▸ Problem statement: Find every line in the data that contains the string "back" and copy each one. Case counts.

══════════════════════════════

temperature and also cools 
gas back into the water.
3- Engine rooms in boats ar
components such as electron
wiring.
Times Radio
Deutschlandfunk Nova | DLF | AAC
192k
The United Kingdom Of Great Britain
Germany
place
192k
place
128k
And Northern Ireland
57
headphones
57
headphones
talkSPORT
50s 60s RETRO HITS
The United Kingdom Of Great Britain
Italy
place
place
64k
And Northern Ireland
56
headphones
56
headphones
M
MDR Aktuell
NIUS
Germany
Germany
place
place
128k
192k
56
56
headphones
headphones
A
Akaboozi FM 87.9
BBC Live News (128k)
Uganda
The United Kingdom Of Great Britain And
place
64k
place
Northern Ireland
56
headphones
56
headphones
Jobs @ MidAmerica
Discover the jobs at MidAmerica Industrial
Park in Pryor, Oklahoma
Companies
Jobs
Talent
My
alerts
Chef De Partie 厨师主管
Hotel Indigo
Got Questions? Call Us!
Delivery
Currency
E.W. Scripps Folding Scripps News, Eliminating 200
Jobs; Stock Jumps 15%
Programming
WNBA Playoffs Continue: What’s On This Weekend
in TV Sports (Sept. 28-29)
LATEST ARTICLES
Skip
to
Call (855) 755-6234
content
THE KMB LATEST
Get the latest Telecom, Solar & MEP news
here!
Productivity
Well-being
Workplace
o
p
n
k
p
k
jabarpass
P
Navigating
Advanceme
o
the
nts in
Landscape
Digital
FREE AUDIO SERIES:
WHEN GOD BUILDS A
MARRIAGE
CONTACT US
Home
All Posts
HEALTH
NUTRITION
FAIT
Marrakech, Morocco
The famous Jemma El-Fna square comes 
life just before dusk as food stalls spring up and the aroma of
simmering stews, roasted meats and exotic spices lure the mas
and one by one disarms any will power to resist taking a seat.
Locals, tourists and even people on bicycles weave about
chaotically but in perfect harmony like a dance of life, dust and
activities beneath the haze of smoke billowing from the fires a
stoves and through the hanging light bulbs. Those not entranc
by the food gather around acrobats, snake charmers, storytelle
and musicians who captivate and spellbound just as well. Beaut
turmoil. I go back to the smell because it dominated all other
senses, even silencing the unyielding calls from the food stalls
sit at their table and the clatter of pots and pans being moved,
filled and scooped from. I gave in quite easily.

══════════════════════════════

▸ Response for this exercise:
gas back into the water.
turmoil. I go back to the smell because it dominated all other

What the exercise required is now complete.